Philly fans want to see a winner, sure, but they want to see a team that is reflective of them. They want players to work hard, to care, to maximize their potential, whatever that potential is. Philadelphia is a blue-collar city that is proud of and passionate about its professional sports teams. Fans there want nothing more than for the Eagles to have a parade down Broad Street.
One former team employee used to joke during the Reid era that if the Eagles won the Super Bowl, they would have to remain in the Super Bowl city for at least a couple of days because Philadelphia would be on fire.
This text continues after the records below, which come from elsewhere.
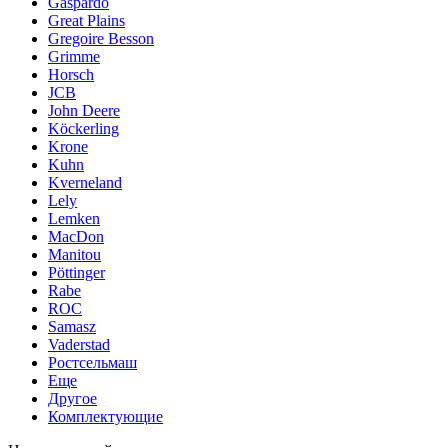
Gaspardo
Great Plains
Gregoire Besson
Grimme
Horsch
JCB
John Deere
Köckerling
Krone
Kuhn
Kverneland
Lely
Lemken
MacDon
Manitou
Pöttinger
Rabe
ROC
Samasz
Vaderstad
Ростсельмаш
Еще
Другое
Комплектующие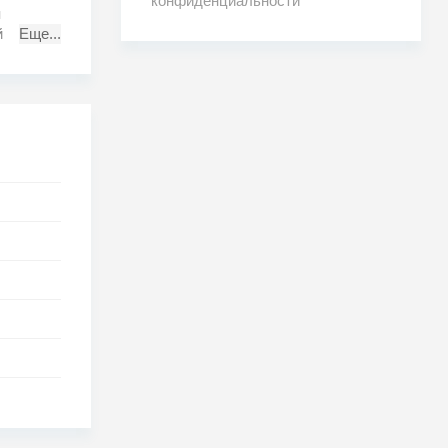
конфиденциальности
п
й
Еще...
егося из
риссу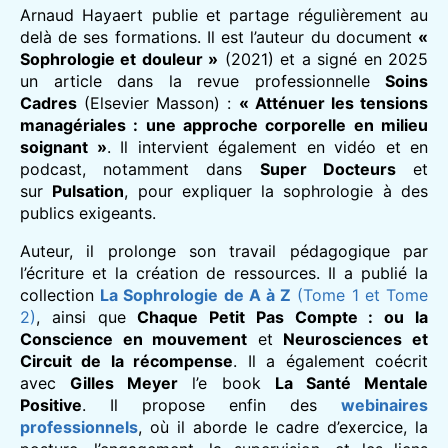
Arnaud Hayaert publie et partage régulièrement au
delà de ses formations. Il est l’auteur du document
«
Sophrologie et douleur »
(2021) et a signé en 2025
un article dans la revue professionnelle
Soins
Cadres
(Elsevier Masson) :
« Atténuer les tensions
managériales : une approche corporelle en milieu
soignant »
. Il intervient également en vidéo et en
podcast, notamment dans
Super Docteurs
et
sur
Pulsation
, pour expliquer la sophrologie à des
publics exigeants.
Auteur, il prolonge son travail pédagogique par
l’écriture et la création de ressources. Il a publié la
collection
La Sophrologie de A à Z
(Tome 1 et Tome
2)
, ainsi que
Chaque Petit Pas Compte : ou la
Conscience en mouvement
et
Neurosciences et
Circuit de la récompense
. Il a également coécrit
avec
Gilles Meyer
l’e book
La Santé Mentale
Positive
. Il propose enfin des
webinaires
professionnels
, où il aborde le cadre d’exercice, la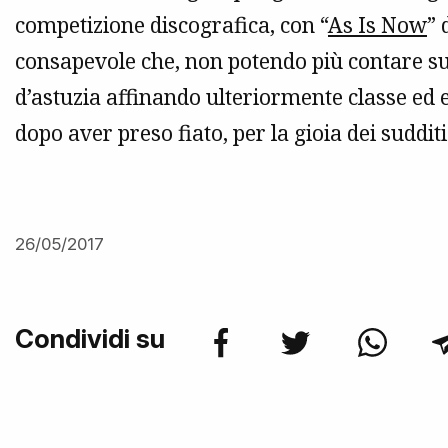
competizione discografica, con “
As Is Now
” 
consapevole che, non potendo più contare sull
d’astuzia affinando ulteriormente classe ed e
dopo aver preso fiato, per la gioia dei suddit
26/05/2017
Condividi su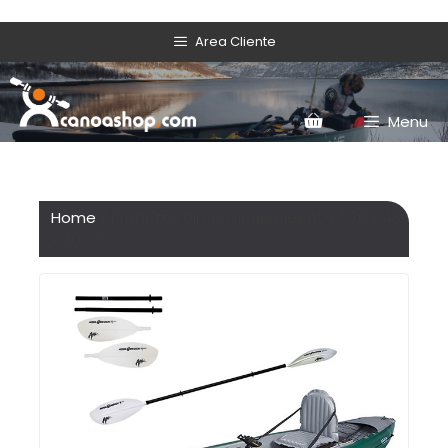
Area Cliente
Menu
Home
/ Prodotto Dimensione piegato / 70 x 46
x 30 cm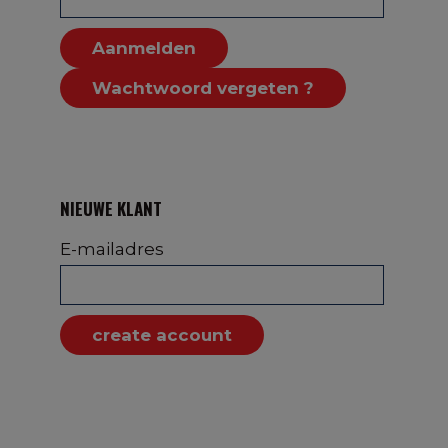
Aanmelden
Wachtwoord vergeten ?
NIEUWE KLANT
E-mailadres
create account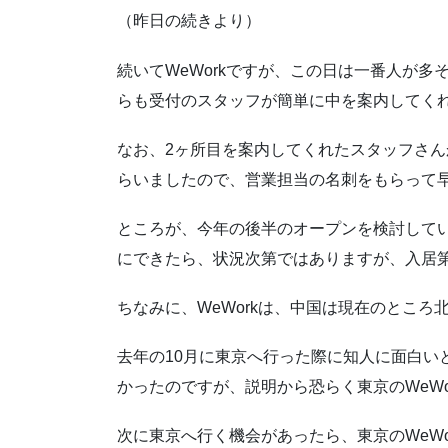
（昨日の続きより）
続いてWeWorkですが、この日は一番人が
らも受付のスタッフが簡単に中を案内してく
なお、2ヶ所目を案内してくれたスタッフさん
らいましたので、営業担当の名刺をもらって
ところが、今年の後半のオープンを検討して
にできたら、状況次第ではありますが、入居
ちなみに、WeWorkは、中国は現在のとこ
去年の10月に東京へ行った際に知人に面白い
かったのですが、説明から恐らく東京のWeW
次に東京へ行く機会があったら、東京のWeWo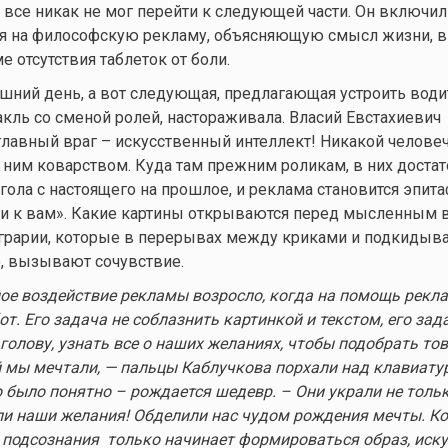
 все никак не мог перейти к следующей части. Он включил
ся на философскую рекламу, объясняющую смысл жизни, в
е отсутствия таблеток от боли.
рашний день, а вот следующая, предлагающая устроить води
кль со сменой ролей, настораживала. Власий Евстахиевич
я главный враг – искусственный интеллект! Никакой челове
с ним коварством. Куда там прежним роликам, в них достат
гола с настоящего на прошлое, и реклама становится эпита
ли к вам». Какие картины открываются перед мысленным 
грарии, которые в перерывах между криками и подкидыв
о, вызывают сочувствие.
ое воздействие рекламы возросло, когда на помощь рек
т. Его задача не соблазнить картинкой и текстом, его зад
голову, узнать все о наших желаниях, чтобы подобрать то
ой мы мечтали, — пальцы Каблучкова порхали над клавиату
о было понятно – рождается шедевр. – Они украли не толь
ли наши желания! Обделили нас чудом рождения мечты. Ко
 подсознания только начинает формироваться образ, иск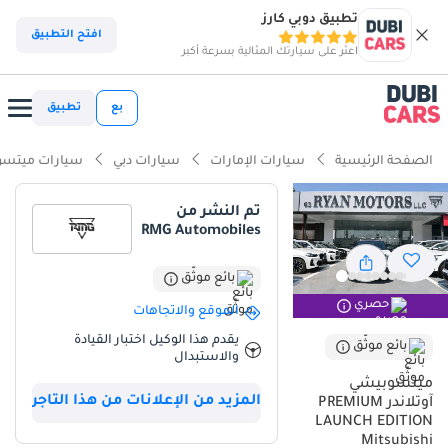
تطبيق دوبي كارز
افتح التطبيق
اعثر على سيارتك المثالية بسرعة أكبر
بع
تطبيق
الصفحة الرئيسية
سيارات الإمارات
سيارات دبي
سيارات ميتس
تم النشر من
RMG Automobiles
بائع موثّق
حصري
الموقع والاتجاهات
يقدم هذا الوكيل اختبار القيادة
بائع موثّق
والاستبدال
ميتسوبيشي
المزيد من الإعلانات من هذا التاجر
آوتلاندر PREMIUM
LAUNCH EDITION
Mitsubishi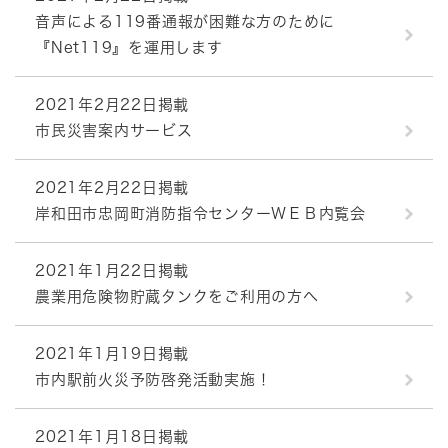
音声による119番通報が困難な方のために
『Net119』を運用します
2021年2月22日掲載
市民災害案内サービス
2021年2月22日掲載
岸和田市忠岡町消防指令センターＷＥＢ内覧会
2021年1月22日掲載
農業用危険物貯蔵タンクをご利用の方へ
2021年1月19日掲載
市内駅前火災予防啓発活動実施！
2021年1月18日掲載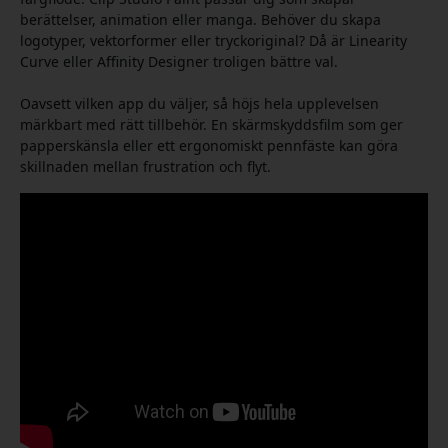
berättelser, animation eller manga. Behöver du skapa
logotyper, vektorformer eller tryckoriginal? Då är Linearity
Curve eller Affinity Designer troligen bättre val.
Oavsett vilken app du väljer, så höjs hela upplevelsen
märkbart med rätt tillbehör. En skärmskyddsfilm som ger
papperskänsla eller ett ergonomiskt pennfäste kan göra
skillnaden mellan frustration och flyt.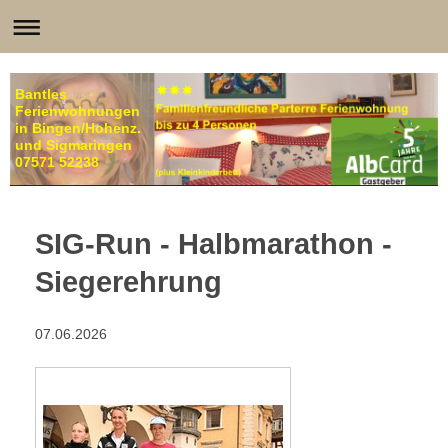
Bantles
Ferienwohnungen
in Bingen/Hohenz.
und Sigmaringen
07571 52238
SIG-Run - Halbmarathon -
Siegerehrung
07.06.2026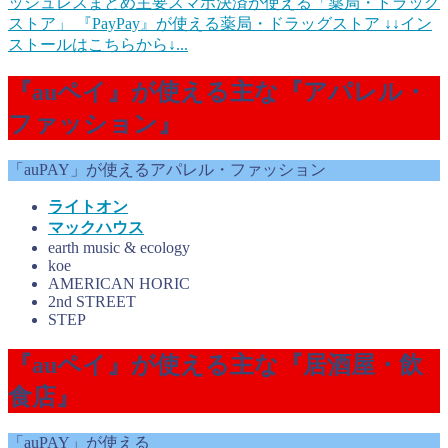
ッシュレスまとめ
主要スマホ決済が使える「薬局・ドラッグ
ストア」 『PayPay』が使える薬局・ドラッグストア ↓↓イン
ストールはこちらから↓...
『auペイ』が使える主な『アパレル・
ファッション』
「auPAY」が使えるアパレル・ファッション
ライトオン
マックハウス
earth music & ecology
koe
AMERICAN HORIC
2nd STREET
STEP
『auペイ』が使える主な『居酒屋・飲
食店』
「auPAY」が使える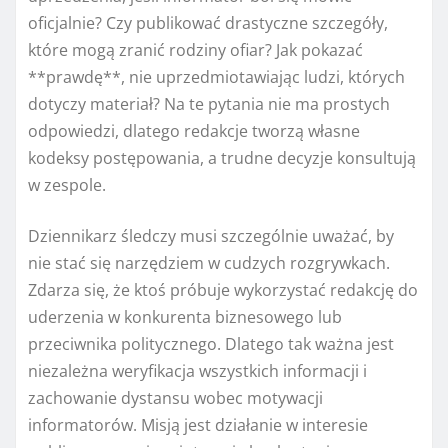
oficjalnie? Czy publikować drastyczne szczegóły,
które mogą zranić rodziny ofiar? Jak pokazać
**prawdę**, nie uprzedmiotawiając ludzi, których
dotyczy materiał? Na te pytania nie ma prostych
odpowiedzi, dlatego redakcje tworzą własne
kodeksy postępowania, a trudne decyzje konsultują
w zespole.
Dziennikarz śledczy musi szczególnie uważać, by
nie stać się narzędziem w cudzych rozgrywkach.
Zdarza się, że ktoś próbuje wykorzystać redakcję do
uderzenia w konkurenta biznesowego lub
przeciwnika politycznego. Dlatego tak ważna jest
niezależna weryfikacja wszystkich informacji i
zachowanie dystansu wobec motywacji
informatorów. Misją jest działanie w interesie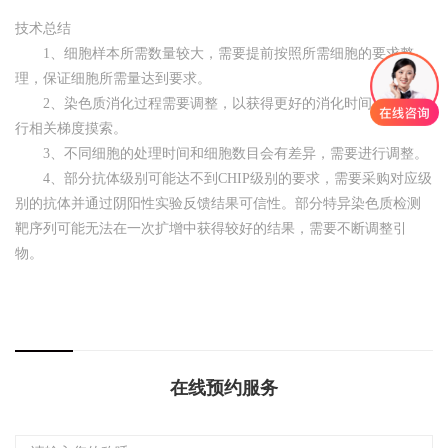
技术总结
1、细胞样本所需数量较大，需要提前按照所需细胞的要求整
理，保证细胞所需量达到要求。
2、染色质消化过程需要调整，以获得更好的消化时间，需要进
行相关梯度摸索。
3、不同细胞的处理时间和细胞数目会有差异，需要进行调整。
4、部分抗体级别可能达不到CHIP级别的要求，需要采购对应级
别的抗体并通过阴阳性实验反馈结果可信性。部分特异染色质检测
靶序列可能无法在一次扩增中获得较好的结果，需要不断调整引
物。
在线预约服务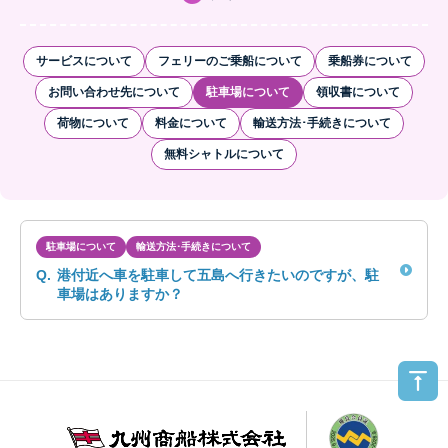
サービスについて
フェリーのご乗船について
乗船券について
お問い合わせ先について
駐車場について
領収書について
荷物について
料金について
輸送方法･手続きについて
無料シャトルについて
駐車場について
輸送方法･手続きについて
Q.
港付近へ車を駐車して五島へ行きたいのですが、駐
車場はありますか？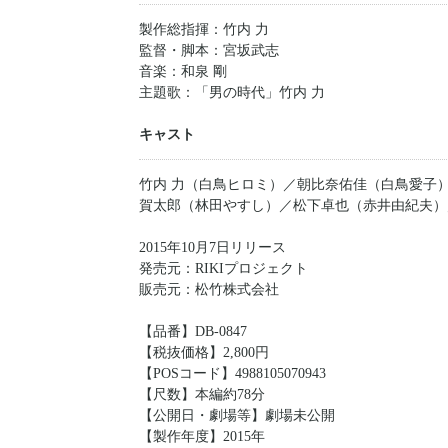
製作総指揮：竹内 力
監督・脚本：宮坂武志
音楽：和泉 剛
主題歌：「男の時代」竹内 力
キャスト
竹内 力（白鳥ヒロミ）／朝比奈佑佳（白鳥愛子
賀太郎（林田やすし）／松下卓也（赤井由紀夫）
2015年10月7日リリース
発売元：RIKIプロジェクト
販売元：松竹株式会社
【品番】DB-0847
【税抜価格】2,800円
【POSコード】4988105070943
【尺数】本編約78分
【公開日・劇場等】劇場未公開
【製作年度】2015年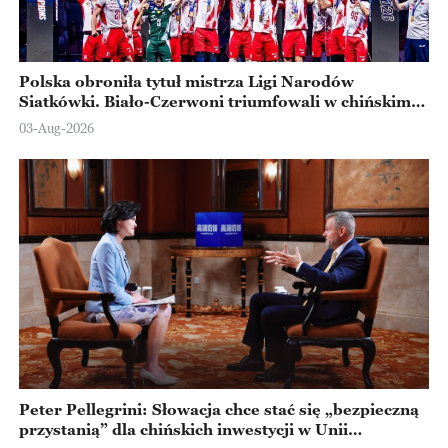
Polska obroniła tytuł mistrza Ligi Narodów
Siatkówki. Biało-Czerwoni triumfowali w chińskim
Ningbo
03-Aug-2026
Peter Pellegrini: Słowacja chce stać się „bezpieczną
przystanią” dla chińskich inwestycji w Unii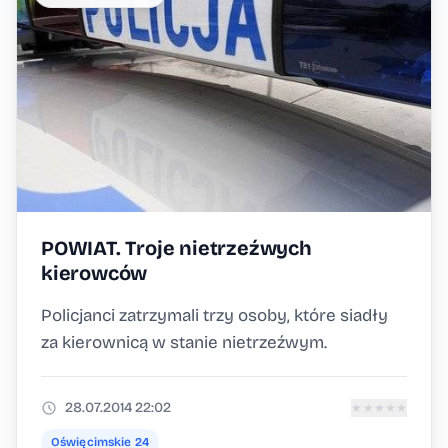
POWIAT. Troje nietrzeźwych
kierowców
Policjanci zatrzymali trzy osoby, które siadły
za kierownicą w stanie nietrzeźwym.
28.07.2014 22:02
★
★
★
★
★
Oświęcimskie 24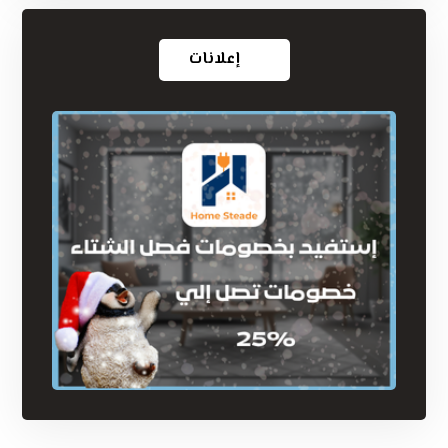
إعلانات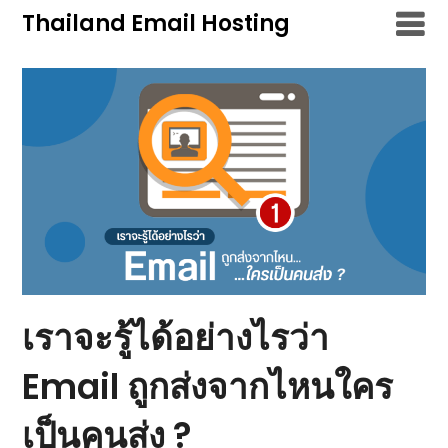
Skip
Thailand Email Hosting
to
content
เราจะรู้ได้อย่างไรว่า
Email ถูกส่งจากไหนใคร
เป็นคนส่ง ?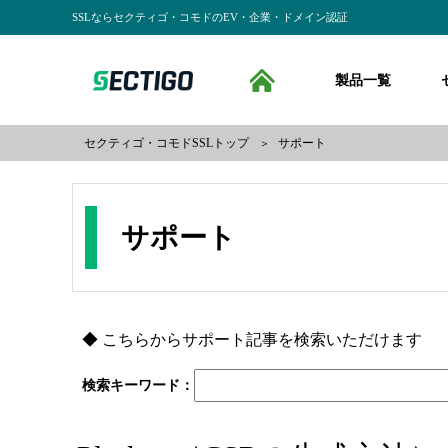
SSLならセクティゴ・コモドのEV・企業・ドメイン認証
SSLならセクティゴ・コモドのEV・企業・ドメイン認証
SECTIGO formerly 
製品一覧
HO
セクティゴ・コモドSSLトップ
サポート
＞
サポート
◆
こちらからサポート記事を検索いただけます
検索キーワード：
And he was probably right.
First-year coach Chip Kelly has seen it in the short time he has been in Philadelphia.
"Just the memories that you kind of think back and listen to them, the 'We want Dallas' chants in the Chicago game or just how loud they were in the Detroit game in the snow," Kelly said earlier this week. "And there were a couple times that I don't think we could see the crowd because of how hard it was snowing down there.
"But they have been unbelievable, and I think it's the fact that we got a chance to win the division and get to come and play a game back at home is huge for us, and we are excited about playing at the Linc. We know it's going to be rocking on Saturday."
Against a team like the Saints, playing at home is a huge advantage. After enduring a 10-game home losing streak that stretched back to last season, the Eagles have won four straight at home. New Orleans was undefeated at the Mercedes-Benz Superdome but was just 3-5 away from it and the team was vastly different on the road.
So home field in this one should matter.
If the Eagles win, it will be their first home playoff victory since the 2006 season, when they beat the Giants at home in a wild-card game before losing at New Orleans in the divisional round. Seven years isn't an eternity -- ask Cincinnati, which hasn't won a playoff game since the 1990 season -- but for Eagles fans, it is.
All they want is a ring. Philadelphia has played in two Super Bowls, but lost them both. That lack of a Lombardi trophy is part of what fuels the fans' desperation. It is the one professional sports void in a city rich with tradition.
Philly fans are tough. Philly fans can be unruly. But there was never a doubt that Philly fans would show up Saturday night. That's what they do. I know. For the past 14 years, I've lived here.